Large-scale global identification of protein lysine methylation in vivo

Abstract

Lysine methylation mediated by methyltransferase enzymes is present on multiple proteins throughout the cell; however, methods to uncover and characterize global protein lysine methylation patterns do not readily exist. Here we developed pan-specific methyl lysine antibodies that we utilized in immunoprecipitation experiments coupled with mass spectrometry to yield one of the first large-scale surveys of protein lysine methylation in vivo. In total, 552 different lysine methylation sites were determined, making this one of the most comprehensive global studies published to date. The large majority of these sites have not been yet reported. These sites showed significantly enriched sequence motifs and resided in proteins that are involved in diverse biological processes, particularly in chromatin organization. Our data provide a comprehensive view of lysine methylation in human cells and a powerful resource to facilitate investigations into the function of lysine methylation on non-histone proteins.

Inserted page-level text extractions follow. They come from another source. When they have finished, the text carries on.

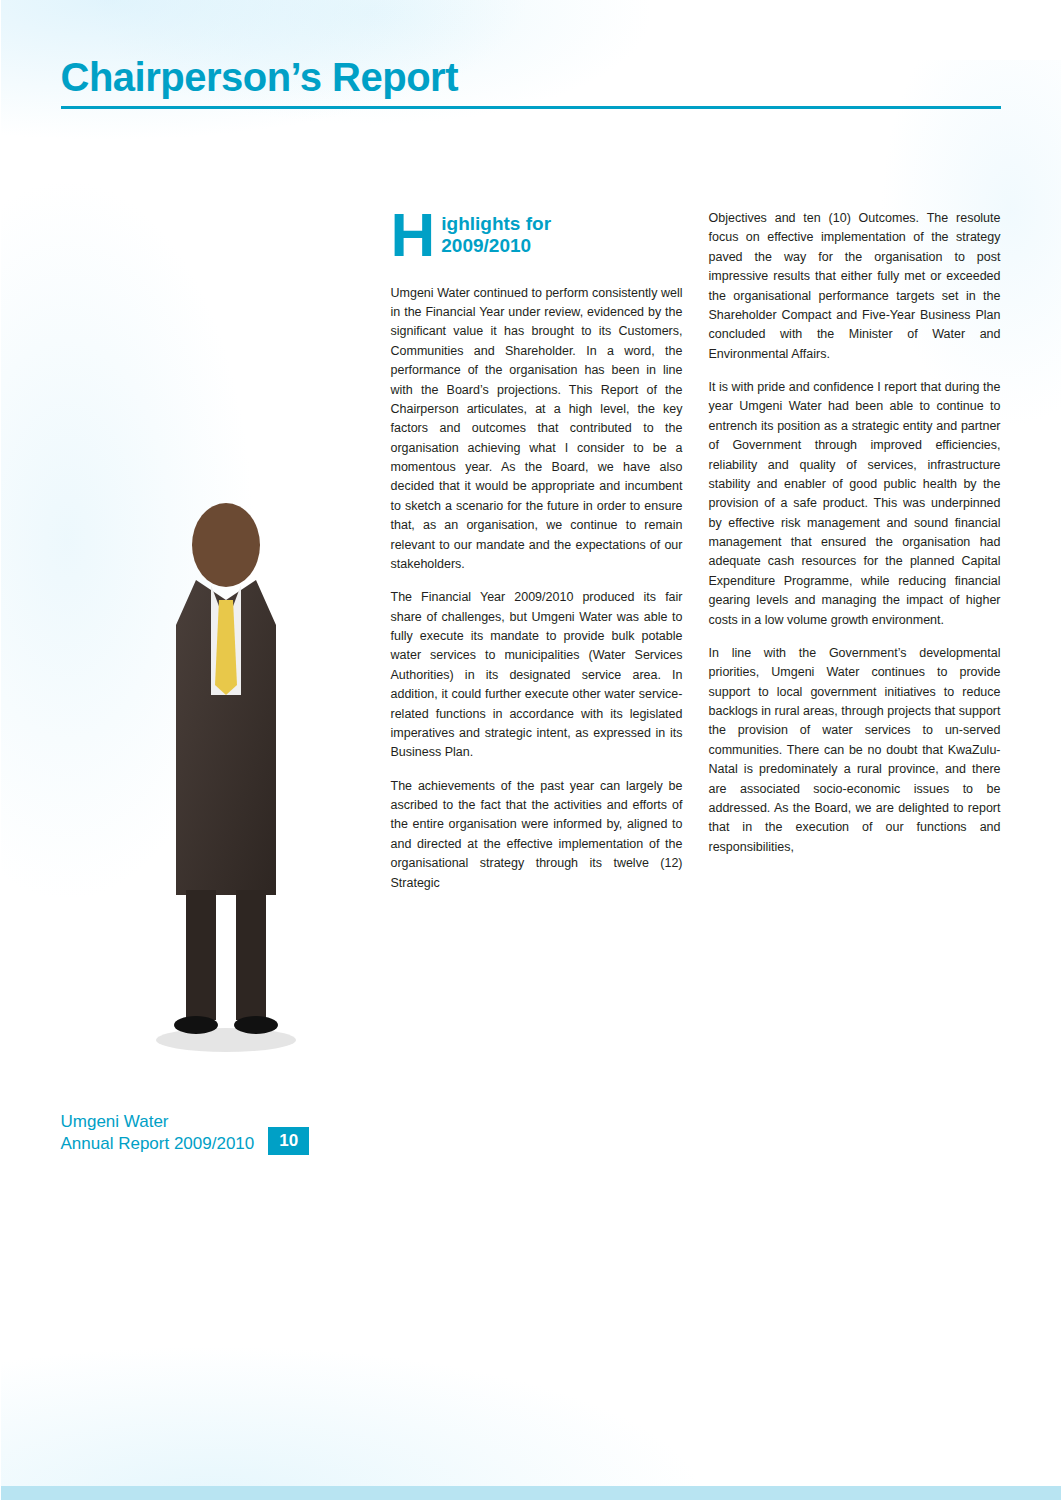Chairperson’s Report
H ighlights for
2009/2010
Umgeni Water continued to perform consistently well in the Financial Year under review, evidenced by the significant value it has brought to its Customers, Communities and Shareholder. In a word, the performance of the organisation has been in line with the Board’s projections. This Report of the Chairperson articulates, at a high level, the key factors and outcomes that contributed to the organisation achieving what I consider to be a momentous year. As the Board, we have also decided that it would be appropriate and incumbent to sketch a scenario for the future in order to ensure that, as an organisation, we continue to remain relevant to our mandate and the expectations of our stakeholders.
The Financial Year 2009/2010 produced its fair share of challenges, but Umgeni Water was able to fully execute its mandate to provide bulk potable water services to municipalities (Water Services Authorities) in its designated service area. In addition, it could further execute other water service-related functions in accordance with its legislated imperatives and strategic intent, as expressed in its Business Plan.
The achievements of the past year can largely be ascribed to the fact that the activities and efforts of the entire organisation were informed by, aligned to and directed at the effective implementation of the organisational strategy through its twelve (12) Strategic
Objectives and ten (10) Outcomes. The resolute focus on effective implementation of the strategy paved the way for the organisation to post impressive results that either fully met or exceeded the organisational performance targets set in the Shareholder Compact and Five-Year Business Plan concluded with the Minister of Water and Environmental Affairs.
It is with pride and confidence I report that during the year Umgeni Water had been able to continue to entrench its position as a strategic entity and partner of Government through improved efficiencies, reliability and quality of services, infrastructure stability and enabler of good public health by the provision of a safe product. This was underpinned by effective risk management and sound financial management that ensured the organisation had adequate cash resources for the planned Capital Expenditure Programme, while reducing financial gearing levels and managing the impact of higher costs in a low volume growth environment.
In line with the Government’s developmental priorities, Umgeni Water continues to provide support to local government initiatives to reduce backlogs in rural areas, through projects that support the provision of water services to un-served communities. There can be no doubt that KwaZulu-Natal is predominately a rural province, and there are associated socio-economic issues to be addressed. As the Board, we are delighted to report that in the execution of our functions and responsibilities,
Umgeni Water
Annual Report 2009/2010
10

Keywords: affinity; histone; immunoprecipitation; mass spectrometry; methylation; non-histone; proteomics.

Figure 1. Characterization of the antibodies against mono-, di- and tri-methyl lysine. (A) Dot blot analysis of the pan anti-methyl lysine antibodies. Peptides with un- (Kun), mono- (Kme1), di- (Kme2) and tri- (Kme3) methyl lysine were blotted onto nitrocellulose membranes and probed with the antibodies, respectively. (B) Immunoprecipitation (IP) analysis of lysates prepared from HeLa cells using the antibodies. Lanes A, B and C are input, IP eluates with normal rabbit IgG (negative control) and IP eluates with anti-methyl lysine antibodies, respectively. The concentration of SDS-PAGE was 15%. (C) Lysine methylation profiles in 13 human cell lines. The protein lysates of 13 cell lines were separated by 12.5% SDS-PAGE, transferred to PVDF membranes and probed with the antibodies, respectively.

Figure 2. Illustration of the study strategy and characterization of the methylation sites. (A) Illustration of the study strategy. HeLa cells cultured in normal or ¹³CD₃-methionine medium were lysed, or sub-cellularly fractionated to separate cytoplasm and nucleus, and their protein lysates were digested by trypsin. The methylated peptides were enriched through immunoprecipitation and underwent strong cation-exchange (SCX) separation. Each fraction was desalted and subjected to mass spectrometry. (B) MS/MS spectra of the methylated peptide, TKme1AAAAAAAAAPAAAATAPTTAATTAATAAQ. The upper and lower spectra come from normal and heavy methyl-labeled samples, respectively. (C) Heat map of relative distribution of amino acids around the methylated lysine sites. Amino acids from -6 to +6 positions adjacent to the methylated lysine sites and all lysine residues were extracted, respectively. At each position, the frequency of amino acid around methylated lysine sites was divided by that around all lysine residues, and the ratios were visually represented after logarithmic transformation (log2). Color scale reflects the degree of enrichment (red) or depletion (blue). (D) Evolutionary conservation of the methylated lysine sites and all lysines throughout the eukaryotic species. “Kme” and “K” denote methylated lysines and all lysines, respectively. (E) Distribution of methylated lysines and all lysines in protein secondary structure. “Kme” and “K” denote methylated lysines and all lysines, respectively.

Figure 3.(A) Subcellular localization of methylated proteins. (B) Over-represented GO terms of methylated proteins.